# Thread: I am confused on this problem?

1. ## I am confused on this problem?

Where did I go wrong on this problem,
Find the exact value of the expression cos^-1[cos(4PI/3)]

cos of 4PI/3 =-1/2
cos^-1 of (-1/2)= 2PI/3 or 2.094395102

2. Originally Posted by cross1933
Where did I go wrong on this problem,
Find the exact value of the expression cos^-1[cos(4PI/3)]

cos of 4PI/3 =-1/2
cos^-1 of (-1/2)= 2PI/3 or 2.094395102
who said it was wrong?

$\cos^{-1}\left[\cos\left(\frac{4\pi}{3}\right)\right] = \cos^{-1}\left(-\frac{1}{2}\right) = \frac{2\pi}{3}$

because ... the range of the inverse cosine function is $0 \leq y \leq \pi$

3. Originally Posted by skeeter
who said it was wrong?

$\cos^{-1}\left[\cos\left(\frac{4\pi}{3}\right)\right] = \cos^{-1}\left(-\frac{1}{2}\right) = \frac{2\pi}{3}$

because ... the range of the inverse cosine function is $0 \leq y \leq \pi$
$2PI/3$ is not one of the answer choices, that is what is confusing me.

4. Originally Posted by stapel
Domain 1,-1
Range 0, $PI$

5. Originally Posted by cross1933
$2PI/3$ is not one of the answer choices, that is what is confusing me.
don't know what to tell you ... but, I know my solution is correct.
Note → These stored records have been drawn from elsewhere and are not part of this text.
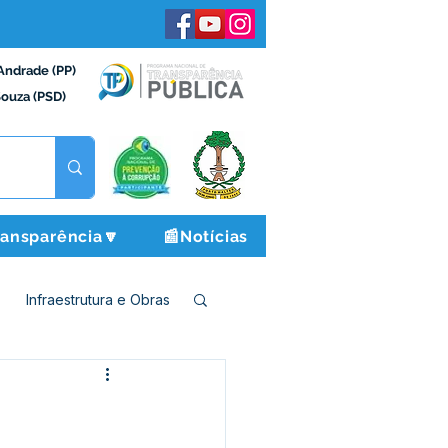
Andrade (PP)
Souza (PSD)
ransparência🔽
📰Notícias
Infraestrutura e Obras
o e Finanças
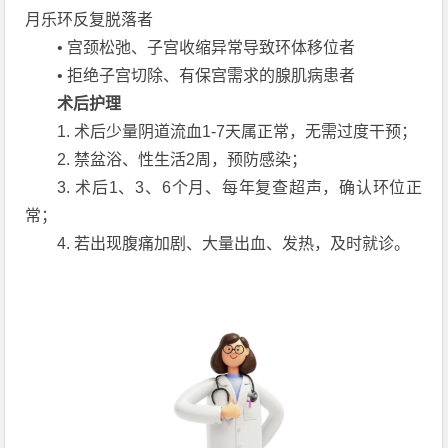
月乐环反复脱落者
• 宫颈松弛、子宫收缩异常导致环体移位者
• 拒绝子宫切除、有保宫需求的腺肌病患者
术后护理
1. 术后少量阴道流血1-7天属正常，无需过度干预；
2. 禁盆浴、性生活2周，预防感染；
3. 术后1、3、6个月、每年复查超声，确认环位正
常；
4. 若出现腹痛加剧、大量出血、发热，及时就诊。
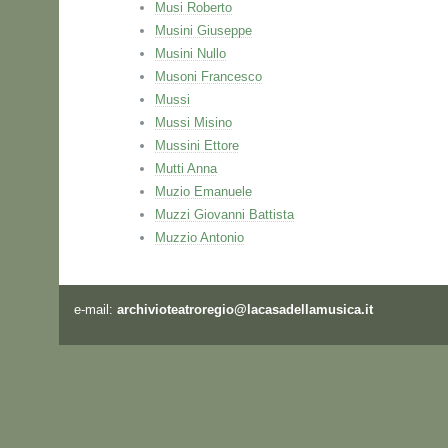
Musi Roberto
Musini Giuseppe
Musini Nullo
Musoni Francesco
Mussi
Mussi Misino
Mussini Ettore
Mutti Anna
Muzio Emanuele
Muzzi Giovanni Battista
Muzzio Antonio
e-mail:
archivioteatroregio@lacasadellamusica.it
6. Originally Posted by skeeter
don't know what to tell you ... but, I know my solution is correct.
Not sure what I will do, maybe I will email one of the class members.

Thanks

7. for the record, what are the answer "choices" ?
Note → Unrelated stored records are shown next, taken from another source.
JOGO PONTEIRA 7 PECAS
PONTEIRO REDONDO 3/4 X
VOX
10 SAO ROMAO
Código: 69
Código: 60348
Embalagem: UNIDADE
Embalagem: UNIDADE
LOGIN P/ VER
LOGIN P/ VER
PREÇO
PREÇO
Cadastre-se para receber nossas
8. Originally Posted by skeeter
for the record, what are the answer "choices" ?
1/2
-1/2
$pi/3$
$4pi/3$

9. Originally Posted by cross1933
1/2
-1/2
$pi/3$
$4pi/3$
None of those options are correct. The answer given by you and skeeter is the correct answer.

10. Is it possible the cos^-1 and the cos cancel leaving the answer as $4PI/3$?

11. Originally Posted by cross1933
Is it possible the cos^-1 and the cos cancel leaving the answer as $4PI/3$?
You know that $\frac{4 \pi}{3}$ does not lie in the range of $\cos^{-1}$, so it cannot be the correct answer. (However, whoever wrote the question might not realise this .....)

12. Originally Posted by mr fantastic
You know that $\frac{4 \pi}{3}$ does not lie in the range of $\cos^{-1}$, so it cannot be the correct answer. (However, whoever wrote the question might not realise this .....)
That is true, still hoping I overlooked something simple. The author of the question may not be aware of this?